Diante disso, Andrea chegou a registrar ocorrência na Delegacia de Cabo Frio: “Informa a comunicante, que seu filho, vítima, … é aluno do nono ano do Instituto Santa Rosa, … e que há aproximadamente quatro meses vem sofrendo constrangimento por parte de outros alunos, que chegam a molestá-lo fisicamente, verbalmente … e inclusive em sala de aula os comentários e os comportamentos ofensivos à vítima são comuns”, diz o registro juntado ao processo.
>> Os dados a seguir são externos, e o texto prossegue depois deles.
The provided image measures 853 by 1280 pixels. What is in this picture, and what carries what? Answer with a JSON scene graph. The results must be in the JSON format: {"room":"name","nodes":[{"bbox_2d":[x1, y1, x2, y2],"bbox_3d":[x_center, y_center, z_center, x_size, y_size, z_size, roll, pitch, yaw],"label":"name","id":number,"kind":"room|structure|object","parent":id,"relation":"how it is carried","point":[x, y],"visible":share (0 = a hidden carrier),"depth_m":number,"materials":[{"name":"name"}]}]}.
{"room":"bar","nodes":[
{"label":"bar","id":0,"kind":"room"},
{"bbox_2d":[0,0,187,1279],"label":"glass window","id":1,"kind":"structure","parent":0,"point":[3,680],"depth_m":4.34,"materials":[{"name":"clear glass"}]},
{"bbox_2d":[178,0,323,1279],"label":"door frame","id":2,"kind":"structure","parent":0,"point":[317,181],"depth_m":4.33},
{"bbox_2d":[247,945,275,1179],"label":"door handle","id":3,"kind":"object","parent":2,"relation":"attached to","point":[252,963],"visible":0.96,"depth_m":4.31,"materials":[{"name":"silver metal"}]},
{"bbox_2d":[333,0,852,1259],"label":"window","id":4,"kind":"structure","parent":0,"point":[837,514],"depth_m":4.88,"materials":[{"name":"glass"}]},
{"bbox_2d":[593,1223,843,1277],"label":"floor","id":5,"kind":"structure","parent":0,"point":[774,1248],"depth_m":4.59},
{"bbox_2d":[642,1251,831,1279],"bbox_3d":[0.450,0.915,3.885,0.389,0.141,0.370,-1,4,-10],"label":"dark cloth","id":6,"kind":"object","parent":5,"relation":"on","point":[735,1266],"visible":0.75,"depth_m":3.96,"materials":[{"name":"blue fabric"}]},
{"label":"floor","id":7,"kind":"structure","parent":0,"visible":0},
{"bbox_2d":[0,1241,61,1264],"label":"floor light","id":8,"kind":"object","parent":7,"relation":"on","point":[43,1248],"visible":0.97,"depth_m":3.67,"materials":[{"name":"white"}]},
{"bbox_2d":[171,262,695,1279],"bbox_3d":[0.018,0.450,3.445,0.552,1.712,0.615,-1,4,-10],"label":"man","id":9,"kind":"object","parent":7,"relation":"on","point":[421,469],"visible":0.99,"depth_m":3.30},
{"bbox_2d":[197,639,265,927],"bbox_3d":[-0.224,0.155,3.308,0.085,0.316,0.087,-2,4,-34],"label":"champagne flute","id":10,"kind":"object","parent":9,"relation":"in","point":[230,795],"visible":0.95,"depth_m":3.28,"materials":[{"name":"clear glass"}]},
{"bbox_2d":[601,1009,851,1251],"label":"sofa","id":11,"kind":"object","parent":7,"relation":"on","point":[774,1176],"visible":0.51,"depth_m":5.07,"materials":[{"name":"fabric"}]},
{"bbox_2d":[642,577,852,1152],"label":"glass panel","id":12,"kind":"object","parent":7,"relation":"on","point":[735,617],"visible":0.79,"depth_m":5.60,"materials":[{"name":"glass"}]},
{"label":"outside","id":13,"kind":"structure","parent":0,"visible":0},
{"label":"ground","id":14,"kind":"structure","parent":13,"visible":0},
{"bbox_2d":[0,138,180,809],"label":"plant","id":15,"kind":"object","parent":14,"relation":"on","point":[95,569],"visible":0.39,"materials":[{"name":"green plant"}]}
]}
Com isso, cinco dias depois, em 29 de outubro do mesmo ano, a escola teria cometido outro erro ao juntar a vítima e os alunos agressores, “todos menores e sem a presença de seus responsáveis legais”, em uma sala da coordenação. “O que a ré tentou fazer foi emitir documento, com a assinatura de todos os menores, mas desprovido de qualquer valor legal, como intuito de apresentar uma falsa solução ao caso, alegando a reconciliação de todos os alunos. Ocorre que a ré somente potencializou o sentimento de medo e constrangimento do autor, que permaneceu calado durante a sequência de relatos registrados pelos demais alunos, não tendo como se defender ou contrapor nenhum argumento mediante a sua fragilidade emocional”, acusa a petição.

Assim, prossegue o texto, “tornou-se insustentável para o autor permanecer em Cabo Frio, quiçá na mesma escola, por se tratar de cidade pequena, onde os jovens e adolescentes frequentam os mesmos lugares, sendo quase impossível evitar encontros casuais com os seus agressores e demais colegas de escola”. Andrea então pediu sua transferência de volta para o Rio, o que acabou acontecendo no início de 2012.
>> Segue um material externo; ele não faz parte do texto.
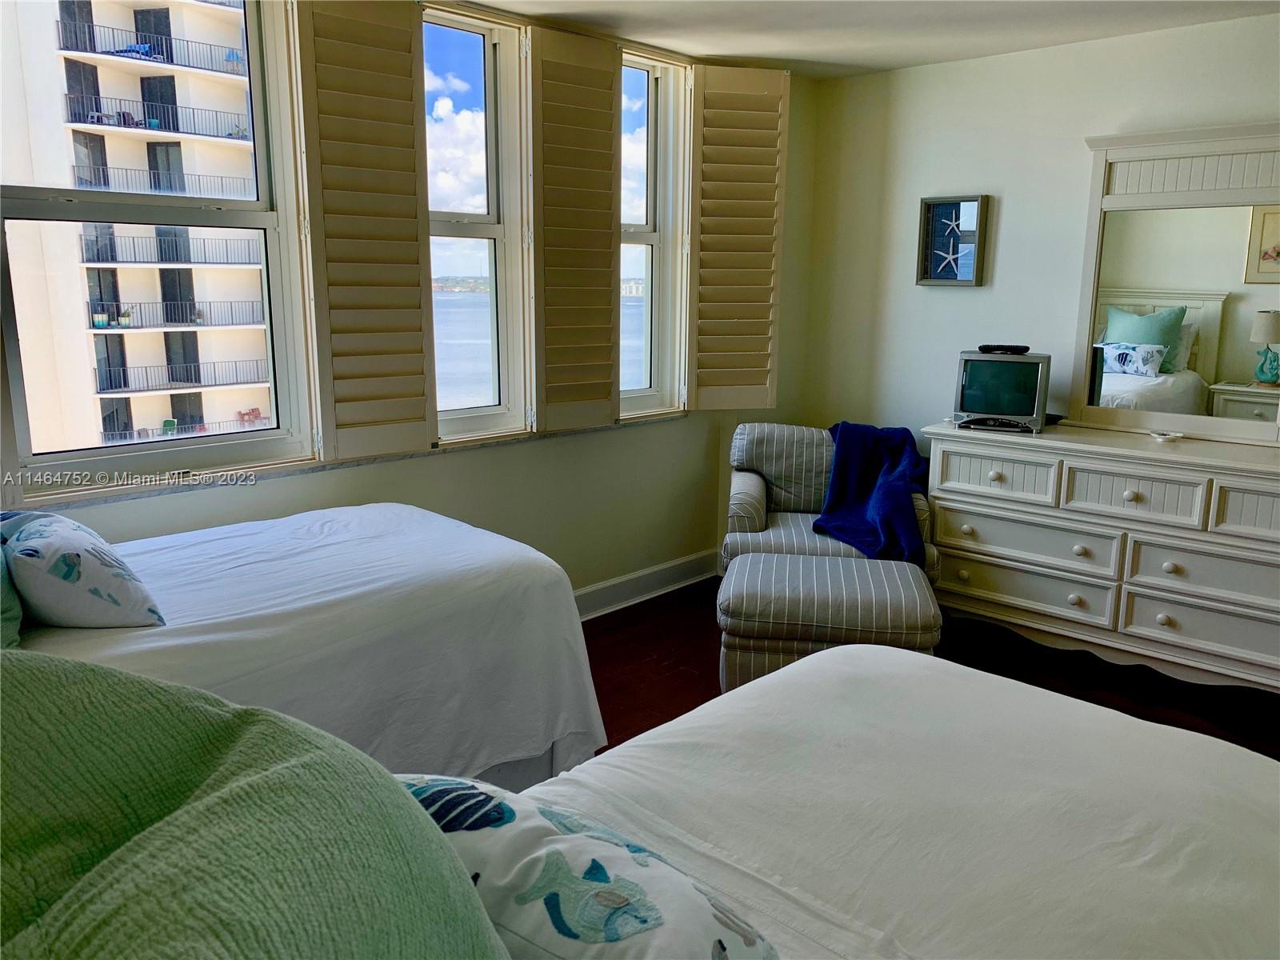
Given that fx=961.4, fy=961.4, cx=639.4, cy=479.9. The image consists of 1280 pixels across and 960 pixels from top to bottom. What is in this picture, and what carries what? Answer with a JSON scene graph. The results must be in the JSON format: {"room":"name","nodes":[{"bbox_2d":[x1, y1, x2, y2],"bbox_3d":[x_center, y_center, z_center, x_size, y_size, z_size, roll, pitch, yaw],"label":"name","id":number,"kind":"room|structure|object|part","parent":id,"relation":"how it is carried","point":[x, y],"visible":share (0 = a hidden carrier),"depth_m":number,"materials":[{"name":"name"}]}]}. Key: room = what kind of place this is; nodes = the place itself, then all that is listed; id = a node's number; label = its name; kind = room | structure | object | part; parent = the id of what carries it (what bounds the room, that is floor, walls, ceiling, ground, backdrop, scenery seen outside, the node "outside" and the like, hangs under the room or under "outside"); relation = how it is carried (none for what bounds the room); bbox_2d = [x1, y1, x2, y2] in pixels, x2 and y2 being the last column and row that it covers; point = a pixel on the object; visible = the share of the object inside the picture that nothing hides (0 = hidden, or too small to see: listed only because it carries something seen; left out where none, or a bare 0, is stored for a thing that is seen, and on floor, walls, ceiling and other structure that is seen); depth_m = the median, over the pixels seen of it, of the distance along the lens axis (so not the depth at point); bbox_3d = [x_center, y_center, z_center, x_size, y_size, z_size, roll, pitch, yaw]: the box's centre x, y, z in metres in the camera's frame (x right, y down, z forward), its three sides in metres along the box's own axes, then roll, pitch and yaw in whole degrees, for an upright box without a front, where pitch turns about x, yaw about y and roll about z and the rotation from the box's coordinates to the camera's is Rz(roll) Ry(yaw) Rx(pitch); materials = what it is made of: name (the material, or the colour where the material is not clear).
{"room":"bedroom","nodes":[
{"label":"bedroom","id":0,"kind":"room"},
{"bbox_2d":[4,1,815,593],"bbox_3d":[-1.002,-0.480,3.307,0.212,2.533,5.355,12,16,43],"label":"window wall","id":1,"kind":"structure","parent":0,"point":[624,439],"depth_m":4.13,"materials":[{"name":"paint"}]},
{"bbox_2d":[0,0,315,499],"bbox_3d":[-1.490,-0.808,2.884,0.151,1.651,0.938,12,16,43],"label":"large window","id":2,"kind":"structure","parent":1,"relation":"in","point":[258,206],"depth_m":2.99,"materials":[{"name":"glass"}]},
{"bbox_2d":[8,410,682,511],"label":"window sill","id":3,"kind":"structure","parent":1,"relation":"attached to","point":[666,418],"depth_m":3.16,"materials":[{"name":"grey stone"}]},
{"bbox_2d":[290,0,437,463],"bbox_3d":[-0.891,-0.840,3.182,0.448,1.483,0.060,-9,15,-39],"label":"window shutter","id":4,"kind":"object","parent":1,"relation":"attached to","point":[409,101],"visible":0.98,"depth_m":3.15,"materials":[{"name":"wood"}]},
{"bbox_2d":[420,1,531,441],"bbox_3d":[-0.780,-0.914,3.636,0.144,1.627,0.737,12,16,43],"label":"window","id":5,"kind":"structure","parent":1,"relation":"in","point":[478,44],"depth_m":3.80,"materials":[{"name":"glass"}]},
{"bbox_2d":[528,22,623,433],"bbox_3d":[-0.253,-0.978,3.868,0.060,1.475,0.463,12,16,43],"label":"window shutter","id":6,"kind":"object","parent":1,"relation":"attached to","point":[608,98],"visible":0.98,"depth_m":3.83,"materials":[{"name":"beige wood"}]},
{"bbox_2d":[571,548,721,619],"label":"baseboard","id":7,"kind":"structure","parent":1,"relation":"attached to","point":[653,585],"depth_m":4.47,"materials":[{"name":"white paint"}]},
{"bbox_2d":[616,49,691,419],"bbox_3d":[-0.094,-1.048,4.224,0.144,1.606,0.693,12,16,43],"label":"window","id":8,"kind":"structure","parent":1,"relation":"in","point":[645,79],"depth_m":4.38,"materials":[{"name":"white glass"}]},
{"bbox_2d":[684,62,789,410],"bbox_3d":[0.437,-1.084,4.413,0.473,1.494,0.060,-3,12,-15],"label":"right shutter","id":9,"kind":"object","parent":8,"relation":"attached to","point":[764,270],"visible":0.98,"depth_m":4.39,"materials":[{"name":"wood"}]},
{"bbox_2d":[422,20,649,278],"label":"sky","id":10,"kind":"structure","parent":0,"point":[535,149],"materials":[{"name":"blue"}]},
{"bbox_2d":[457,0,1279,78],"bbox_3d":[0.605,-1.438,1.846,4.170,0.114,4.914,12,16,43],"label":"ceiling","id":11,"kind":"structure","parent":0,"point":[994,50],"depth_m":3.72,"materials":[{"name":"white paint"}]},
{"bbox_2d":[577,575,1279,763],"bbox_3d":[0.574,1.084,2.222,4.862,0.101,5.018,12,16,43],"label":"floor","id":12,"kind":"structure","parent":0,"point":[674,662],"depth_m":3.68,"materials":[{"name":"brown wood"}]},
{"bbox_2d":[0,501,607,802],"bbox_3d":[-1.243,0.538,2.391,1.338,0.892,2.170,12,16,43],"label":"bed","id":13,"kind":"object","parent":12,"relation":"on","point":[412,530],"visible":0.67,"depth_m":2.38,"materials":[{"name":"white fabric"}]},
{"bbox_2d":[0,537,23,646],"bbox_3d":[-1.451,0.163,1.903,0.520,0.381,0.361,12,16,43],"label":"green pillow","id":14,"kind":"object","parent":13,"relation":"on","point":[1,563],"visible":0.83,"depth_m":1.91,"materials":[{"name":"teal fabric"}]},
{"bbox_2d":[0,508,164,628],"bbox_3d":[-1.262,0.188,2.094,0.504,0.265,0.293,12,16,43],"label":"decorative pillow","id":15,"kind":"object","parent":13,"relation":"on","point":[78,555],"visible":0.99,"depth_m":1.96,"materials":[{"name":"fabric"}]},
{"bbox_2d":[716,550,939,694],"bbox_3d":[0.652,0.540,3.479,0.724,0.443,0.667,2,12,8],"label":"ottoman","id":16,"kind":"object","parent":12,"relation":"on","point":[767,563],"visible":0.76,"depth_m":3.20,"materials":[{"name":"fabric"}]},
{"bbox_2d":[720,421,939,586],"bbox_3d":[0.800,0.201,4.239,0.840,0.824,0.864,2,12,7],"label":"armchair","id":17,"kind":"object","parent":12,"relation":"on","point":[746,493],"visible":0.42,"depth_m":4.22,"materials":[{"name":"grey fabric"}]},
{"bbox_2d":[812,421,933,565],"bbox_3d":[1.015,0.042,4.123,0.504,0.465,0.732,2,12,5],"label":"blue blanket","id":18,"kind":"object","parent":17,"relation":"on","point":[894,504],"visible":0.83,"depth_m":4.05,"materials":[{"name":"blue fabric"}]},
{"bbox_2d":[496,643,1279,959],"bbox_3d":[0.286,0.706,1.066,1.676,1.152,2.279,12,16,43],"label":"near bed","id":19,"kind":"object","parent":12,"relation":"on","point":[1006,775],"visible":0.85,"depth_m":1.42,"materials":[{"name":"white fabric"}]},
{"bbox_2d":[0,648,511,959],"bbox_3d":[-0.357,0.389,0.693,0.625,0.546,0.501,12,16,43],"label":"green pillow","id":20,"kind":"object","parent":19,"relation":"on","point":[237,786],"visible":1,"depth_m":0.65,"materials":[{"name":"green fabric"}]},
{"bbox_2d":[397,776,778,959],"bbox_3d":[-0.138,0.476,1.028,0.671,0.292,0.335,12,16,43],"label":"fish pillow","id":21,"kind":"object","parent":19,"relation":"on","point":[497,834],"visible":0.8,"depth_m":0.93,"materials":[{"name":"fabric"}]},
{"bbox_2d":[920,420,1279,694],"bbox_3d":[1.973,0.296,3.757,1.665,0.867,0.512,12,16,43],"label":"dresser","id":22,"kind":"object","parent":12,"relation":"on","point":[1162,611],"visible":0.98,"depth_m":3.61,"materials":[{"name":"white paint"}]},
{"bbox_3d":[1.425,-0.018,3.884,0.442,0.173,0.055,12,16,43],"label":"drawer","id":23,"kind":"part","parent":22,"relation":"part of","materials":[{"name":"white wood"}]},
{"bbox_2d":[949,349,1051,433],"bbox_3d":[1.516,-0.375,4.023,0.387,0.308,0.208,6,13,26],"label":"television","id":24,"kind":"object","parent":22,"relation":"on","point":[998,372],"visible":0.98,"depth_m":3.96,"materials":[{"name":"grey plastic"}]},
{"bbox_2d":[978,344,1029,354],"bbox_3d":[1.513,-0.547,3.999,0.212,0.032,0.065,5,12,20],"label":"remote control","id":25,"kind":"object","parent":24,"relation":"on","point":[984,348],"visible":0.99,"depth_m":3.97,"materials":[{"name":"black plastic"}]},
{"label":"drawer","id":26,"kind":"part","parent":22,"relation":"part of","materials":[{"name":"white wood"}]},
{"bbox_3d":[1.525,0.243,3.883,0.658,0.186,0.106,12,16,43],"label":"drawer","id":27,"kind":"part","parent":22,"relation":"part of","materials":[{"name":"white wood"}]},
{"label":"knob","id":28,"kind":"part","parent":22,"relation":"part of","materials":[{"name":"white"}]},
{"bbox_3d":[1.800,0.056,3.539,0.428,0.183,0.074,12,16,43],"label":"drawer","id":29,"kind":"part","parent":22,"relation":"part of","materials":[{"name":"white wood"}]},
{"bbox_2d":[1149,429,1183,442],"bbox_3d":[2.007,-0.164,3.670,0.109,0.026,0.110,-4,13,-22],"label":"small dish","id":30,"kind":"object","parent":22,"relation":"on","point":[1162,437],"visible":0.99,"depth_m":3.65,"materials":[{"name":"white"}]},
{"bbox_2d":[1068,120,1279,442],"bbox_3d":[2.167,-0.752,3.651,1.025,1.159,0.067,12,16,43],"label":"dresser mirror","id":31,"kind":"object","parent":22,"relation":"on","point":[1238,362],"visible":0.99,"depth_m":3.71,"materials":[{"name":"white mirror"}]},
{"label":"drawer","id":32,"kind":"part","parent":22,"relation":"part of","materials":[{"name":"white wood"}]},
{"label":"drawer","id":33,"kind":"part","parent":22,"relation":"part of","materials":[{"name":"white wood"}]},
{"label":"drawer","id":34,"kind":"part","parent":22,"relation":"part of","materials":[{"name":"white wood"}]},
{"bbox_2d":[792,10,1279,464],"bbox_3d":[2.454,-0.503,3.643,4.242,2.454,0.160,12,16,43],"label":"right wall","id":35,"kind":"structure","parent":0,"point":[1018,194],"depth_m":4.32,"materials":[{"name":"white paint"}]},
{"bbox_2d":[916,193,989,286],"bbox_3d":[1.427,-1.091,4.401,0.302,0.408,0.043,12,16,43],"label":"picture","id":36,"kind":"object","parent":35,"relation":"attached to","point":[934,206],"visible":1,"depth_m":4.40},
{"label":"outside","id":37,"kind":"structure","parent":0,"visible":0},
{"bbox_2d":[0,0,271,454],"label":"apartment building","id":38,"kind":"structure","parent":37,"point":[118,103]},
{"bbox_2d":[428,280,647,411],"label":"sea","id":39,"kind":"structure","parent":37,"point":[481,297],"materials":[{"name":"liquid"}]}
]}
- Depois destes fatos lamentáveis, a mãe de Alex teve que renunciar a um cargo de confiança e abrir mão do caminho profissional que queria seguir na carreira – destaca Passarelli. - Eles chegaram a ir à delegacia e a escola manteve-se inerte. O caso mudou a vida da família inteira.

Bernardo Santa Rosa, um dos diretores da escola, afirmou que a instituição vai recorrer da decisão.

- A escola se responsabilizou na ocasião - disse. - Na época do bullying os pais de todos os alunos agressores foram chamados para conversar com psicólogos e com a nossa coordenadora pedagógica. Foram feitos também encontros com os alunos agressores, que receberam punições pedagógicas. Fizemos o que estava em nosso alcance. Tanto é que, nos 51 anos de existência da escola, este foi o único caso de bullying que já tivemos. Vamos agora entrar com recurso.

A advogada do colégio, Raquel Loyola, por sua vez, afirma que, como a sentença foi dada na última segunda-feira, dia 27, as intimações eletrônicas ainda não foram recebidas. Segundo ela, o prazo de 15 dias para entrar com recurso no Tribunal de Justiça (TJ) do Rio, segunda instância para este tipo de processo, começa a ser contado a partir do recebimento dessas intimações.

- O que a escola entende, e o que outros juízes já entenderam, é que não houve negligência. Tudo o que poderia ser feito foi feito. No momento em que o bullying foi sinalizado à escola, a instituição agiu imediatamente – alegou.

Passarelli, no entanto, está otimista. Segundo o advogado de Alex, já foram registrados outros casos de indenizações por bullying concedidas pela Justiça no Brasil que chegaram inclusive aos tribunais superiores em Brasília e foram mantidas. De acordo com ele, se a escola de fato recorrer da sentença ao TJ, ele entrará com um chamado recurso adesivo para pedir um aumento da indenização, já que no processo Alex demandava um mínimo de R$ 50 mil pelos danos morais sofridos.

- Os R$ 25 mil são um valor razoável dentro da atual jurisprudência para casos deste tipo, mas se a ré entrar com um recurso também vamos recorrer em cima deles pedindo o valor maior – conclui.